The sky was not so blue, nor the sea so alive with twinkles, nor the gulls so full of jocund play now as then. But the outlines of the cliffs, the features of the shore, were the same; reef and rubble, the line of torn seaweed and pounded shells still marking the receding tide, the savour of the sea, the murmur of the waves, these were the same.

There lay a mass of fallen rock a little way off—chalk with some flints in it, and behind that there was wont of old to be a pool left by the retreating tide, in which delicate pink and green weed-lace floated, and where a few left crabs ran along the bottom.

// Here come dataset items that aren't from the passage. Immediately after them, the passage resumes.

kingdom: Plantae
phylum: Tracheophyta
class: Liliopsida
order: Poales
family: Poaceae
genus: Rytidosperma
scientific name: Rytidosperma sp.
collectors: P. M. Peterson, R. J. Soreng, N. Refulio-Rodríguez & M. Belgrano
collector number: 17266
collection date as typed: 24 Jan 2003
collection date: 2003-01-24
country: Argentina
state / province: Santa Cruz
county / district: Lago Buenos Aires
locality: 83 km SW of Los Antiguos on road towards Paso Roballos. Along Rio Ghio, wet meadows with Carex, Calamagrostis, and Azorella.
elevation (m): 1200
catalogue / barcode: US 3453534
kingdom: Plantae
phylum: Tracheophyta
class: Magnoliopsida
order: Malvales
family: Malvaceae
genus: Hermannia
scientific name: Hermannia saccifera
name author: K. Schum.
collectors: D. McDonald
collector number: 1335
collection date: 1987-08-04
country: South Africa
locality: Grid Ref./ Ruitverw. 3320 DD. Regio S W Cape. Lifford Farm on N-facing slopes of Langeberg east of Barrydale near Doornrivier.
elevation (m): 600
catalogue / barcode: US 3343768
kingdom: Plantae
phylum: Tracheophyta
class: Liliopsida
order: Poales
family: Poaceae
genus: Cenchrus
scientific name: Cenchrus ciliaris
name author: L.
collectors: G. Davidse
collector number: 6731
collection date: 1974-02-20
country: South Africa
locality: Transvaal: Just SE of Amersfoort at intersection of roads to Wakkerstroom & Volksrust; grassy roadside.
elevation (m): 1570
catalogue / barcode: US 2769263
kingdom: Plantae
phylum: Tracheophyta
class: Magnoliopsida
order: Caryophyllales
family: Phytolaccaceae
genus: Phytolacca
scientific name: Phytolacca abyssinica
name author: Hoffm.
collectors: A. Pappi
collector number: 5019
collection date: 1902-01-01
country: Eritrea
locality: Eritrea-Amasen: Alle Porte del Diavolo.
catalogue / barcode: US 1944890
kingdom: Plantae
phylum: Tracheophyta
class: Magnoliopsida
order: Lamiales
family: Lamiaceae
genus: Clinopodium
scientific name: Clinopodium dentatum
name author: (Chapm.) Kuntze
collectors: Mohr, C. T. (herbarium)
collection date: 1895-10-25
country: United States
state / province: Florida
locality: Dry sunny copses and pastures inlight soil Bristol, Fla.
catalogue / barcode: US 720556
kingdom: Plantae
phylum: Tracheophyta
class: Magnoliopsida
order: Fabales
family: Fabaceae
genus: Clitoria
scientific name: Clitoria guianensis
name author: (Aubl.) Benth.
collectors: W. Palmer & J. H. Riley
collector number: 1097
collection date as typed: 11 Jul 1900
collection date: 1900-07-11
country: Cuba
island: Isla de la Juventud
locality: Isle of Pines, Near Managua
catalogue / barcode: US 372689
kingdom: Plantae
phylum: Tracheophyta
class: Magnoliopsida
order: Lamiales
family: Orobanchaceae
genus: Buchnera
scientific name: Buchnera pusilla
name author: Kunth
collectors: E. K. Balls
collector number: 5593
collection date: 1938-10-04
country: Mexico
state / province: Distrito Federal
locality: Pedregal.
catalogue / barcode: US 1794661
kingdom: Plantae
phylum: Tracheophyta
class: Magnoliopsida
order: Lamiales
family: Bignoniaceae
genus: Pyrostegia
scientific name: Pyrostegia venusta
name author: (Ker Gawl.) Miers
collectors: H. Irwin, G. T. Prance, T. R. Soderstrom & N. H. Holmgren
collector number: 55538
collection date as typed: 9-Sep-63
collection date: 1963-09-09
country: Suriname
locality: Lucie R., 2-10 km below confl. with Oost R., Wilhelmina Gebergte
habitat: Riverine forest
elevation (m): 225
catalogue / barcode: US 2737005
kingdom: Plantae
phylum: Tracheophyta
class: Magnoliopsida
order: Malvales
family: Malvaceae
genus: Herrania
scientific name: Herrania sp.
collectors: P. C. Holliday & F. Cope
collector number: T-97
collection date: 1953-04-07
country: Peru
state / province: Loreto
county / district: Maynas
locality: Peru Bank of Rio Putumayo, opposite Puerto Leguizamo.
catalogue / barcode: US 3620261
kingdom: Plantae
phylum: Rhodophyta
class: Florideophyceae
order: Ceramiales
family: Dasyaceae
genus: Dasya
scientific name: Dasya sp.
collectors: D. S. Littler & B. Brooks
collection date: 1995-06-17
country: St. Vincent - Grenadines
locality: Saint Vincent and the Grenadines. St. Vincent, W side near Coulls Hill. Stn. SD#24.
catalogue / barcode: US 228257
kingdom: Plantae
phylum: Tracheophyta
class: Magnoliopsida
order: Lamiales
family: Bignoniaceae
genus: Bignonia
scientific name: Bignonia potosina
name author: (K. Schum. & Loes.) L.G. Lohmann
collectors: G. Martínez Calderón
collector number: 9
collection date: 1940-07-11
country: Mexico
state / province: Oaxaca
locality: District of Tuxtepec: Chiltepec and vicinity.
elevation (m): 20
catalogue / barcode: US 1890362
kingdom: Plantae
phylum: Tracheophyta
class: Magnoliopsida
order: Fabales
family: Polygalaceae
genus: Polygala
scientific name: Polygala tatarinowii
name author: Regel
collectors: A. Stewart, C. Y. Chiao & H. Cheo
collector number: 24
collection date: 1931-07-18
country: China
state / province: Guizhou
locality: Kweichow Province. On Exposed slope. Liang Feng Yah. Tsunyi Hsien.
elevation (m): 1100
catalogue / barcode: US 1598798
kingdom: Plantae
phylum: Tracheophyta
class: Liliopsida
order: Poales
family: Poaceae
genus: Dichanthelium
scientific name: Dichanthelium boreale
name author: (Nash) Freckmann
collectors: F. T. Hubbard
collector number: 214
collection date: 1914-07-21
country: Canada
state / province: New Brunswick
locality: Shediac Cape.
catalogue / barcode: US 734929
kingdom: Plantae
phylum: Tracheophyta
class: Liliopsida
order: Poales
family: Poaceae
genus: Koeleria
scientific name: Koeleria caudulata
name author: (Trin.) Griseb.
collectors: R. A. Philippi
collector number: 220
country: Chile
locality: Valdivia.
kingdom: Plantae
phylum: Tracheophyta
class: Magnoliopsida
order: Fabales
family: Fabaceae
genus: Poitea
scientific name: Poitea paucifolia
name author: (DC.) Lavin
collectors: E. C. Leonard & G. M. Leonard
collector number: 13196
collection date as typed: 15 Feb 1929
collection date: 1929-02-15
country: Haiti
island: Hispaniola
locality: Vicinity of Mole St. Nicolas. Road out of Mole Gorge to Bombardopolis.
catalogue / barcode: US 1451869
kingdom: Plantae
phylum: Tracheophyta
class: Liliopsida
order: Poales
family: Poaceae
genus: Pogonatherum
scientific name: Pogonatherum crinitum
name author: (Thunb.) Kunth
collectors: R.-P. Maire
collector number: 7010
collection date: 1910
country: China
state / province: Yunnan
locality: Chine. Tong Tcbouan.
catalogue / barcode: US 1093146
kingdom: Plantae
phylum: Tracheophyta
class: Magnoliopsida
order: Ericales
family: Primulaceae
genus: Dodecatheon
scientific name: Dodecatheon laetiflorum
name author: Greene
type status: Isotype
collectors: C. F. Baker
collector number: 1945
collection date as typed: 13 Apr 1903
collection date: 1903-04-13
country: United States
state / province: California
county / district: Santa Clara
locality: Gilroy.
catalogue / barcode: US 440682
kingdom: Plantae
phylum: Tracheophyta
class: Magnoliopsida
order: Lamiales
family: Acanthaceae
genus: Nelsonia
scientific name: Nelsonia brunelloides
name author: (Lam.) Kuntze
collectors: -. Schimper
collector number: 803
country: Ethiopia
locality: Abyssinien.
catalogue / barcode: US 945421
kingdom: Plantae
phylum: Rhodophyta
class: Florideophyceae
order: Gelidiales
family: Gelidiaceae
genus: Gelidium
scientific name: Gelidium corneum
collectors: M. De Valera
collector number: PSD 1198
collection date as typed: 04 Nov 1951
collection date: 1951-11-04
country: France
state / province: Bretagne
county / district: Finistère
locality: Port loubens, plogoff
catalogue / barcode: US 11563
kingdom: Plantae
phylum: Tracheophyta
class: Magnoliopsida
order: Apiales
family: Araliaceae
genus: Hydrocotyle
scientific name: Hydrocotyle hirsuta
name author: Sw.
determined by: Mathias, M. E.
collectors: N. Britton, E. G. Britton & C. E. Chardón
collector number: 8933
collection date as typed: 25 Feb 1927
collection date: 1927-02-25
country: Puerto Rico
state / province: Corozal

He looked at it with a swelling heart.

He remembered that rock. A portion of it, facing the sea, was low and level, and formed a seat. On that he had sat many years ago, looking seaward, and then—not alone.

He removed his beaver. There was a holiness in the spot, sanctified by sweet, loving, pure remembrances, when life was an open door, and pulses beat with hope, and the sun was over all.

Mr. Holwood wiped his brow, and let himself down on the stone.

'Merciful Olympian powers,' said he in a low tone to himself. 'It was here—here it all began.'

He set his hat with curved brim on the pebbles at his feet. He looked for the little pool—but it was gone, filled with rounded stones. He rested his head between his palms, and his long white fingers played a tattoo on his temples.

At that moment the past was intensely vivid.

A barbed past can never be cut out of the memory; it leaves behind its fangs, its canker. It may be covered over, and forgotten, but it reasserts itself inevitably, excruciatingly, and the fester begins to ooze forth and the wound to gape.